Failure to Investigate Alleged Resident-to-Resident Abuse
Penalty
Summary
The facility failed to thoroughly investigate allegations of abuse involving three residents. One cognitively intact resident with a left ankle fracture reported that a male resident in a wheelchair entered her room uninvited, placed his hand under her blanket, and attempted to move his hand up her thigh. After she stopped him, the male resident moved to her roommate, who was severely cognitively impaired and dependent for all activities of daily living, and similarly reached under her blanket. The incident was witnessed by staff who responded to calls for help.

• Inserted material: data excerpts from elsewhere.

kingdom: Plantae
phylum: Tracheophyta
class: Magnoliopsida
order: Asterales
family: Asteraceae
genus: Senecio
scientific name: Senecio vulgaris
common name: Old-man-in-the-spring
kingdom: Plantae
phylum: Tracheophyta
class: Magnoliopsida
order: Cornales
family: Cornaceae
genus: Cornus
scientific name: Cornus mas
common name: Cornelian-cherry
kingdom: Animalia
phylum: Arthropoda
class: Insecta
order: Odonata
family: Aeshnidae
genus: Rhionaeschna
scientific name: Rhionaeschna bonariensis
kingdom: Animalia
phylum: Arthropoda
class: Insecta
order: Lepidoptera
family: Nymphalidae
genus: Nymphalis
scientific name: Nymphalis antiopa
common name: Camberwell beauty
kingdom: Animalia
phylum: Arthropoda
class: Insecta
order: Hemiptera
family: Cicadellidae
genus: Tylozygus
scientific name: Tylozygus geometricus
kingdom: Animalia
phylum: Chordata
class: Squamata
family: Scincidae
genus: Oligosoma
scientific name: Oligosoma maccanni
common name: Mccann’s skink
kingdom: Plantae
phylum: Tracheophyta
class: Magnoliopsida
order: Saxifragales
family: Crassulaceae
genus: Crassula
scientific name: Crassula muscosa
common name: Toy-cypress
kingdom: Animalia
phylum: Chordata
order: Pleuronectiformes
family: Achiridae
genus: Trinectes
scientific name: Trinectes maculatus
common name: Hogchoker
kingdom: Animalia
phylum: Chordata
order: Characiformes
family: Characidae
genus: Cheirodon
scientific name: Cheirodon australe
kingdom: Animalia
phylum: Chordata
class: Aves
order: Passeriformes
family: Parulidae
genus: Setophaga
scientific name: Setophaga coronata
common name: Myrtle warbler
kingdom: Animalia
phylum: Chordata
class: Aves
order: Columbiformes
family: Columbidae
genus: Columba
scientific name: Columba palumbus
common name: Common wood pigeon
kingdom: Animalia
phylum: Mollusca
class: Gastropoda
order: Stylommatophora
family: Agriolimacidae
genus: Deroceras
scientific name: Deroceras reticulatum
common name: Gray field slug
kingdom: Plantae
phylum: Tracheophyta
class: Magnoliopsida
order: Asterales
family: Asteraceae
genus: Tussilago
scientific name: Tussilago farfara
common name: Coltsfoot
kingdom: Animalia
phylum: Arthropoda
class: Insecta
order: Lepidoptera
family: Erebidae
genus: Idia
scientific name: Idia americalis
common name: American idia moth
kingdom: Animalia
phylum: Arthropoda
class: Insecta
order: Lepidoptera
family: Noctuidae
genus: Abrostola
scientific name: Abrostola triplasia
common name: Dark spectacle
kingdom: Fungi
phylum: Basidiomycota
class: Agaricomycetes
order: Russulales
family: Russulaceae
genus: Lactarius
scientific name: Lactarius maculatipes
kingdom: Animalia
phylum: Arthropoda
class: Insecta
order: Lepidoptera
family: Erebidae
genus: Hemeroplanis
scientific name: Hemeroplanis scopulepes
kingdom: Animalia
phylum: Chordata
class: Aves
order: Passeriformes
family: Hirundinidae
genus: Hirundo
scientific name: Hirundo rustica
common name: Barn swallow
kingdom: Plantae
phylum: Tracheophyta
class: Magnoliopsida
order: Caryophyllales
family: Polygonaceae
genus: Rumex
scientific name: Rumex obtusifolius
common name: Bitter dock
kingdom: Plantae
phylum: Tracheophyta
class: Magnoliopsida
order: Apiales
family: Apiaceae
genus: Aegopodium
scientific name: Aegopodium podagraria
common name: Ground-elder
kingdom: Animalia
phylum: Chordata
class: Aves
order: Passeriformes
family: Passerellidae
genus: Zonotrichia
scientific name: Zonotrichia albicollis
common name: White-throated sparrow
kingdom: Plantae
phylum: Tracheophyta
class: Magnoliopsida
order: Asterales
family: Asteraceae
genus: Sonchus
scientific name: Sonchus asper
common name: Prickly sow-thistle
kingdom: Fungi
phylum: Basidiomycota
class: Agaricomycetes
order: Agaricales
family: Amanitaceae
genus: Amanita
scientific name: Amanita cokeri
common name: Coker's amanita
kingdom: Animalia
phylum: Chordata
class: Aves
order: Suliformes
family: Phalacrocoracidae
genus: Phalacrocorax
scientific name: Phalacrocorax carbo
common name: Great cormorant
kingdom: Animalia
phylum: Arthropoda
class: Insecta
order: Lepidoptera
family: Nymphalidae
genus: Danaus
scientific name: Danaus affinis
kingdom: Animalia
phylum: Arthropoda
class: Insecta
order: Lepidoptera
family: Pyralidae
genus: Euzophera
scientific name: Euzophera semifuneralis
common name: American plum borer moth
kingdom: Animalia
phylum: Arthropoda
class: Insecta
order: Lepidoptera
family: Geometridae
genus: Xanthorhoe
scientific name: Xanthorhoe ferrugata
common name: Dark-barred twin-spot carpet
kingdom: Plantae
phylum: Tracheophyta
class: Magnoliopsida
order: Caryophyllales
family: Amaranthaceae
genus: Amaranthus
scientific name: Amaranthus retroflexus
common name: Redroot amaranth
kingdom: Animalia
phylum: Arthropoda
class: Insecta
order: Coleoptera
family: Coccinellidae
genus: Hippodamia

The male resident involved had a documented history of severe cognitive impairment and repeated sexually inappropriate behaviors toward both staff and other residents, including multiple incidents of inappropriate touching and sexual comments. Despite this history and the specific incident involving two female residents, the facility did not conduct an investigation into the event as required by their abuse prevention policy. The administrator and staff confirmed awareness of the incident but acknowledged that no formal investigation was initiated. Documentation in the medical records and staff interviews confirmed that the incident was reported to facility leadership, and that the male resident's behaviors had been previously identified and care planned for monitoring and redirection. However, the lack of a thorough investigation into the specific allegations of abuse on the date in question constituted a failure to respond appropriately to alleged violations, as required by federal regulations and the facility's own policies.